Requirement ▸
Where in the data below does the word "margin" appear? Copy each line that holds it.

Front-end code edit data:
- - -
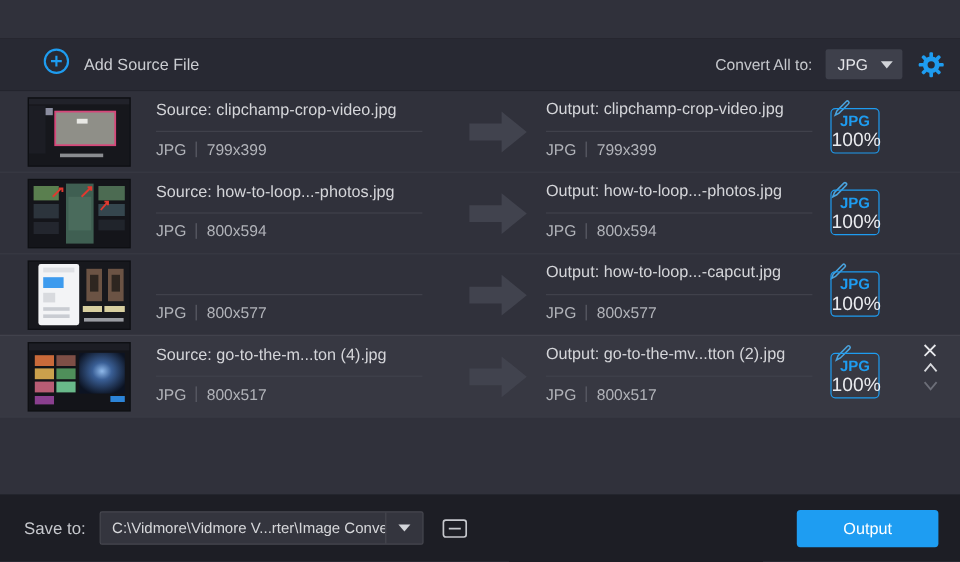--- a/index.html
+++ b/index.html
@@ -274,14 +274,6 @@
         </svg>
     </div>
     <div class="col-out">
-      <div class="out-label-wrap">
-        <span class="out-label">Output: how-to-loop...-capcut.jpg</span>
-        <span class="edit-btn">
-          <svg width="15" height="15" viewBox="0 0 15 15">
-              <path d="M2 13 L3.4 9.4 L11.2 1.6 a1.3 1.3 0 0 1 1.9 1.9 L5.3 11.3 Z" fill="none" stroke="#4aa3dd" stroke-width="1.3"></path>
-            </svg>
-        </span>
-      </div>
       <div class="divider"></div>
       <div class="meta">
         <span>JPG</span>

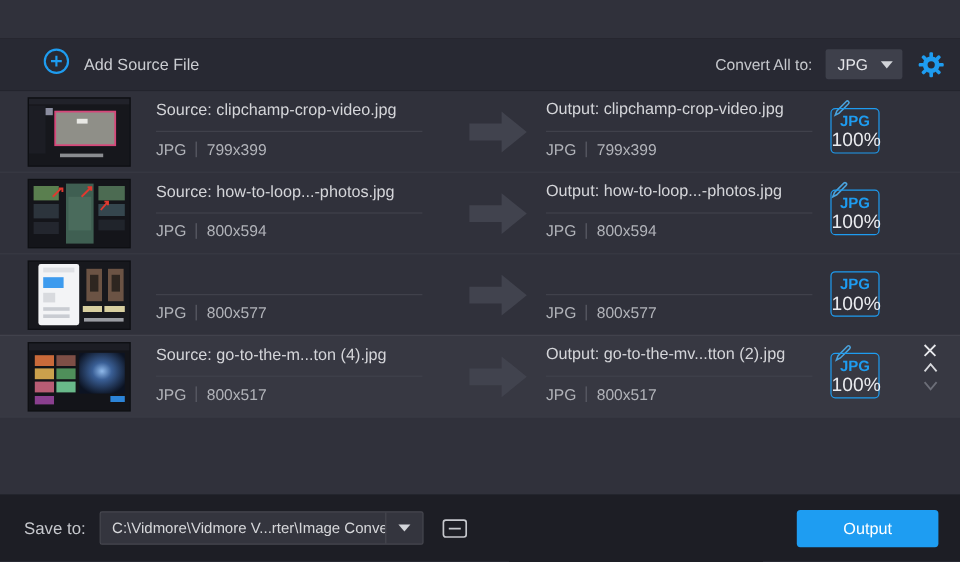--- a/index.html
+++ b/index.html
@@ -54,7 +54,7 @@
   
   .footer{position:absolute;bottom:0;left:0;right:0;height:56px;background:#1d1e25;
     display:flex;align-items:center;}
-  .saveto-label{margin-left:20px;font-size:14px;color:#c6c8cd;}
+  .saveto-label{margin-left:20px;font-size:11px;color:#c6c8cd;}
   .path-box{margin-left:12px;width:270px;height:28px;background:#34353e;border:1px solid #46474f;
     border-radius:2px;display:flex;align-items:center;box-sizing:border-box;}
   .path-text{padding:0 9px;font-size:12.5px;color:#d6d7da;white-space:nowrap;overflow:hidden;flex:1;}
- - -
Exercise result ▸
-  .saveto-label{margin-left:20px;font-size:14px;color:#c6c8cd;}
+  .saveto-label{margin-left:20px;font-size:11px;color:#c6c8cd;}
   .path-box{margin-left:12px;width:270px;height:28px;background:#34353e;border:1px solid #46474f;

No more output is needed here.